Zivile Opfer sind hier „Kollateralschäden“, die im Kampf gegen den Terrorismus zu bedauern, aber unvermeidlich seien. Die Gefahr von Greueltaten der irakischen Armee wird heruntergespielt. Wenn, dann bestehe diese Gefahr nur durch die schiitischen Milizen (die vom Iran unterstützt werden). Dass Mossul von einer relativ kleinen Gruppe der IS-Terroristen nur deshalb erobert werden konnte, weil die irakische Armee durch jahrelanges wüten mit Verhaftungen, Folterungen und Mord an ZivilistInnen die Bevölkerung in der Stadt gegen sich aufbrachte, soll die kollektive Erinnerung am besten vergessen.
Schwer tut sich James Kirby auch zu erklären, warum die Türkei, in Syrien „Schlüsselpartner im Kampf gegen den Terrorismus“, im Irak nicht mit um Mossul kämpfen dürfen: „Die USA sehen die Türkei nicht als Teil der internationalen Koalition.

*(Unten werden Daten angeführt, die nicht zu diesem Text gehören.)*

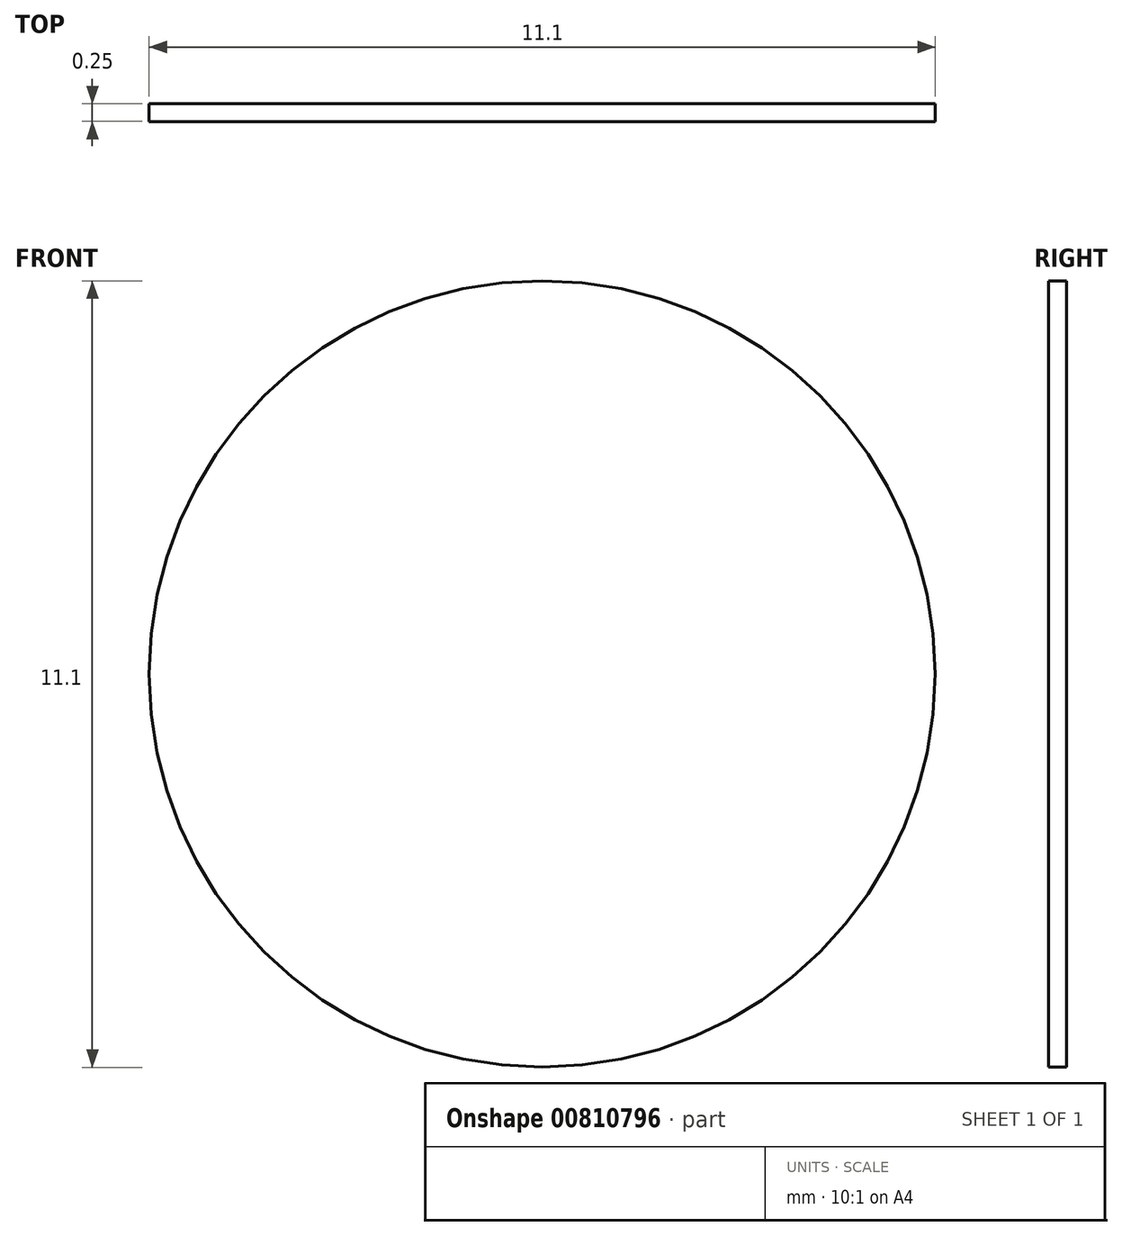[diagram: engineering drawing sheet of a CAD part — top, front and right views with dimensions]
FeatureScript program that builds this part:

Der Irak und die Türkei sollten das durch Dialog lösen“ Der eigentliche Grund ist klar: Erdogan würde am liebsten einen größeren Teil des Norden des Landes aus den Händen des IS unter türkische Kontrolle bringen. Im Irak ist der beste Verbündete der USA aber – die irakische Regierung. Diese lehnt eine Besetzung eines Teil des Landes natürlich ab. Um also den Partner nicht zu verärgern und damit den verbliebenen Einfluss im Land nicht aufs Spiel zu setzen (und so dem Iran, Russland und China die Tür noch weiter zu öffnen), wird die Hilfe des Nato-Mitglieds und wichtigen Verbündeten Türkei gegen den IS abgelehnt. Der Kampf gegen dschihadistischen Terrorismus ist offensichtlich nicht so absolut zu betrachten, wie uns immer weisgemacht werden soll, sondern im Gegenteil sehr relativ.

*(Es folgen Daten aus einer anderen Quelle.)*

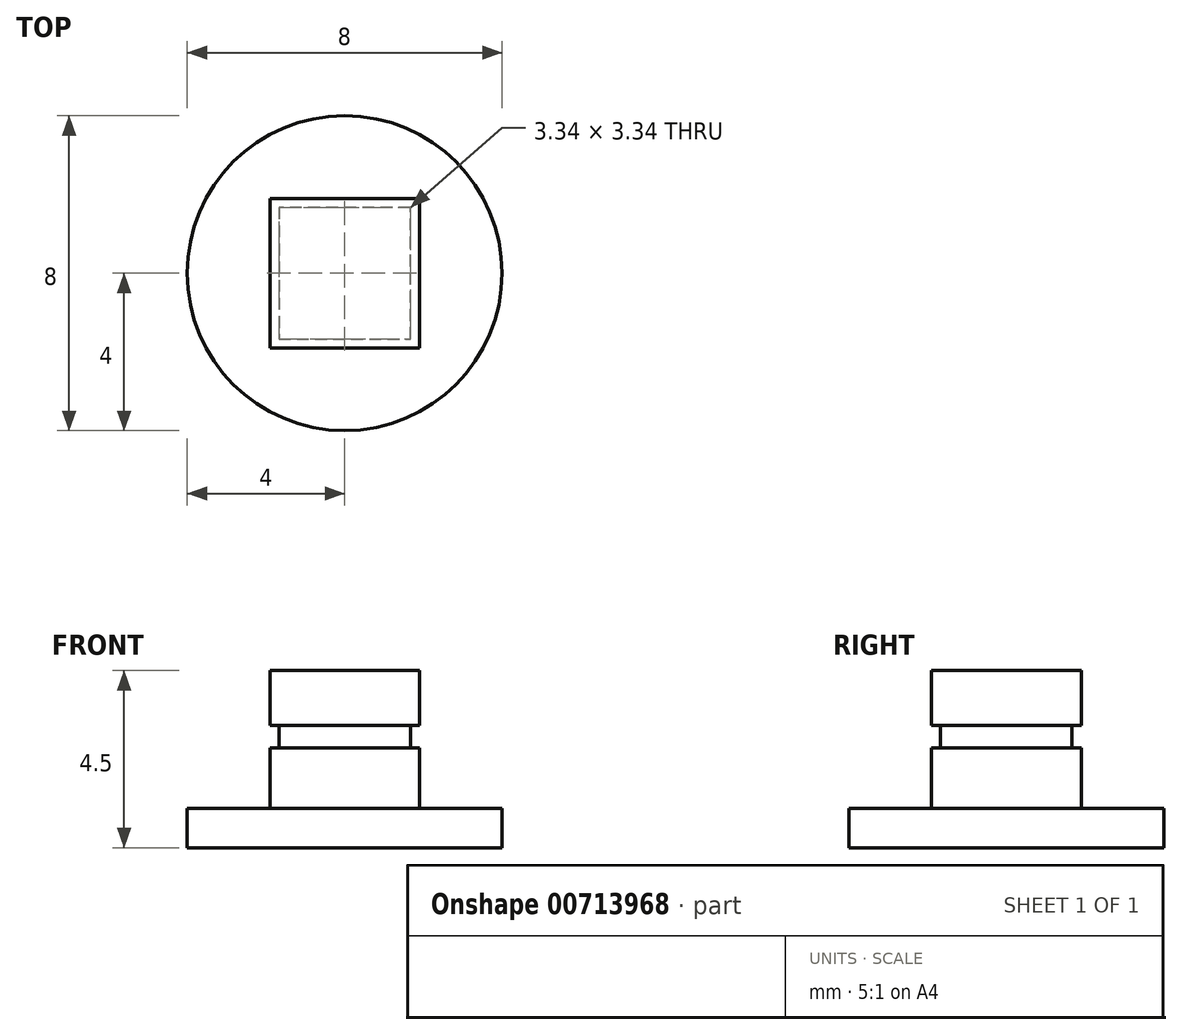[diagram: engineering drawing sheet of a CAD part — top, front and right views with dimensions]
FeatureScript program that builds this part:
annotation { "Feature Type Name" : "Feature", "Feature Type Description" : "" }
export const myFeature = defineFeature(function(context is Context, id is Id, definition is map)
    precondition{}
    {
        {
            var Q0;
            Q0=qCreatedBy(makeId("Top.planeOp"),FACE);
            var sketch = newSketch(context, id + "F0", { "sketchPlane" : qUnion([Q0])});
            skCircle(sketch, "E0", {"center": v(0, 0) * mm, "radius": 4 * mm});
            skSolve(sketch);
        }
        {
            var Q0;
            Q0 = qSketchRegion(id + "F0", true);
            extrude(context, id + "F1", {"entities" : qUnion([Q0]), "depth" : 1 * mm, "offsetDistance" : 25 * mm});
        }
        {
            var Q0;
            Q0=makeQuery(id+"F1.opExtrude","CAP_FACE",FACE,{"disambiguationData":[OSD([sQuery(id+"F0.wireOp",EDGE,"E0")])],"isStart":false});
            var sketch = newSketch(context, id + "F2", { "sketchPlane" : qUnion([Q0])});
            skLineSegment(sketch, "E1.bottom", {"start": v(1.9, 1.9) * mm, "end": v(-1.9, 1.9) * mm});
            skLineSegment(sketch, "E1.top", {"start": v(1.9, -1.9) * mm, "end": v(-1.9, -1.9) * mm});
            skLineSegment(sketch, "E1.left", {"start": v(1.9, 1.9) * mm, "end": v(1.9, -1.9) * mm});
            skLineSegment(sketch, "E1.right", {"start": v(-1.9, 1.9) * mm, "end": v(-1.9, -1.9) * mm});
            skPoint(sketch, "E1.middle", {"position": v(0, 0) * mm});
            skSolve(sketch);
        }
        {
            var Q0;
            Q0 = qSketchRegion(id + "F2", true);
            extrude(context, id + "F3", {"entities" : qUnion([Q0]), "operationType" : NewBodyOperationType.ADD, "depth" : 3.5 * mm, "offsetDistance" : 25 * mm});
        }
        {
            var Q0;
            Q0=qCreatedBy(makeId("Right.planeOp"),FACE);
            var sketch = newSketch(context, id + "F4", { "sketchPlane" : qUnion([Q0])});
            skLineSegment(sketch, "E2", {"start": v(0, 4.12) * mm, "end": v(0, -1.21) * mm});
            skLineSegment(sketch, "E3.bottom", {"start": v(1.9, 3.1) * mm, "end": v(1.67, 3.1) * mm});
            skLineSegment(sketch, "E3.top", {"start": v(1.9, 2.54) * mm, "end": v(1.67, 2.54) * mm});
            skLineSegment(sketch, "E3.left", {"start": v(1.9, 3.1) * mm, "end": v(1.9, 2.54) * mm});
            skLineSegment(sketch, "E3.right", {"start": v(1.67, 3.1) * mm, "end": v(1.67, 2.54) * mm});
            skSolve(sketch);
        }
        {
            var Q0;
            Q0 = qSketchRegion(id + "F4", true);
            var Q1;
            Q1=sQuery(id+"F4.wireOp",EDGE,"E3.left");
            var Q2;
            Q2=sQuery(id+"F4.wireOp",EDGE,"E3.right");
            var Q3;
            Q3=sQuery(id+"F4.wireOp",EDGE,"E3.bottom");
            var Q4;
            Q4=sQuery(id+"F4.wireOp",EDGE,"E3.top");
            extrude(context, id + "F5", {"entities" : qUnion([Q0]), "surfaceOperationType" : NewSurfaceOperationType.ADD, "surfaceEntities" : qUnion([Q1, Q2, Q3, Q4]), "endBound" : BoundingType.SYMMETRIC, "depth" : 3.8 * mm, "offsetDistance" : 25 * mm});
        }
        {
            var Q0;
            Q0=makeQuery(id+"F5.opExtrude","SWEPT_BODY",BODY,{"disambiguationData":[OSD([sQuery(id+"F4.wireOp",EDGE,"E3.bottom"),sQuery(id+"F4.wireOp",EDGE,"E3.top"),sQuery(id+"F4.wireOp",EDGE,"E3.left"),sQuery(id+"F4.wireOp",EDGE,"E3.right")])]});
            var Q1;
            Q1=sQuery(id+"F4.wireOp",EDGE,"E2");
            circularPattern(context, id + "F6", {"operationType" : NewBodyOperationType.REMOVE, "entities" : qUnion([Q0]), "axis" : qUnion([Q1]), "angle" : 360 * degree, "instanceCount" : 4, "equalSpace" : true});
        }
    });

Die Leidtragenden in diesen zynischen Spielen der imperialistischen Mächte sind wie immer die ArbeiterInnen, die Jugendlichen und Armen, die in den Kriegsgebieten gefangen sind. Im Jemen wird eine gewaltige Hungersnot durch eine vom Westen unterstützte Seeblockade vorbereitet. Dort wie im Irak und in Syrien werden in den nächsten Wochen und Monaten weiterhin tausende ZivilistInnen in Stellvertreterkriegen zwischen den Großmächten sterben. Einen Ausweg aus diesem Elend wird es nur geben, wenn nicht nur die ArbeiterInnen der verschiedenen Völker und Religionen im Nahen Osten die von den Mächtigen geschaffenen Grenzen überwinden, sondern auch wir in Europa und Österreich begreifen, dass wir eine Verantwortung tragen: Den Kampf gegen unsere Regierungen, die in fremden Ländern militärisch unter dem Deckmantel der Menschenrechte intervenieren und gegen das System, das einen Krieg nach dem anderen auslöst: Den Kapitalismus.